Oh, I could reproduce this.

Then I debugged it. The code doesn't set the appearance if the /F entry is set. (That is a Javascript action)

There is a code comment:

            PDFormFieldAdditionalActions actions = field.getActions();

            // in case all tests fail the field will be formatted by acrobat             // when it is opened. See FreedomExpressions.pdf for an example of this.
            if (actions == null || actions.getF() == null ||
widget.getCOSObject().getDictionaryObject(COSName.AP) != null)
            {

This code part is from before it became an apache project, I don't have that file, didn't search for the ticket.

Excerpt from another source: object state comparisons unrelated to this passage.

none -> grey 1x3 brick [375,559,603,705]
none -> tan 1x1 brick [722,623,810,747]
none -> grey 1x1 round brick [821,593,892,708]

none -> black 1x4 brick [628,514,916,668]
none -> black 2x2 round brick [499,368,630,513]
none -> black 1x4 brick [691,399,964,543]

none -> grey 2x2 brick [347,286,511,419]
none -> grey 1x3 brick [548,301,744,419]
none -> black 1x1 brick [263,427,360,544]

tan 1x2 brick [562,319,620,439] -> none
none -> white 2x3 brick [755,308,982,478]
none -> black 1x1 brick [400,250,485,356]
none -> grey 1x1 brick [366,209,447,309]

So remove the /F entry before setting, with

field.getActions().setF(null);

The drawback is that the "formatter" will be gone. A compromise would be to put it back after setting the field:

        PDDocument doc = PDDocument.load(...);
        PDField f = doc.getDocumentCatalog().getAcroForm().getField("dateField");
        PDAction fa = f.getActions().getF();
        f.getActions().setF(null);
        f.setValue("01.01.2020");
        f.getActions().setF(fa);


Tilman

Am 24.12.2019 um 16:57 schrieb Robert Pepersack:
Hi Tilman,
I'm using PDFBox version 2.0.17.  Here is my code:

  public void fillForm(Map<String, String> formMap)
{

File file = new File(myFile);

try (PDDocument doc = PDDocument.load(file)) {

PDDocumentCatalog docCatalog = doc.getDocumentCatalog();
PDAcroForm acroForm = docCatalog.getAcroForm();

if (acroForm != null) {

for (Map.Entry<String, String> entry : formMap.entrySet()) {
String key = entry.getKey();
PDField field = acroForm.getField(key);

if (field instanceof PDVariableText) {

if (field instanceof PDTextField) {
PDTextField textField = PDTextField.class.cast(field);
textField.setValue(formMap.get(key));

} else if (field instanceof PDChoice) {
PDChoice choice = PDChoice.class.cast(field);
choice.setValue(formMap.get(key));

}
} else if (field instanceof PDCheckBox) {
PDCheckBox checkBox = PDCheckBox.class.cast(field);
boolean value = Boolean.valueOf(formMap.get(key));
if (value) {
checkBox.check();
} else {
checkBox.unCheck();
}

} else if (field instanceof PDRadioButton) {
PDRadioButton radioButton = PDRadioButton.class.cast(field);
radioButton.setValue(formMap.get(key));

}
}

File outputFile = new File("test.pdf");
doc.save(outputFile);
}
} catch (IOException e) {
throw new AssistBusinessException(e);
}
}

}

On Tue, Dec 24, 2019 at 10:43 AM Tilman Hausherr <thaush...@t-online.de>
wrote:

Am 23.12.2019 um 22:09 schrieb Robert Pepersack:
2. Run my Java program that loads the .pdf file, populates its form
fields, and saves it to a new file on my local disk.
What code did you use to populate the date field, and what PDFBox
version did you use (the current version is 2.0.18)? I'm asking because
the date field does not have an appearance stream.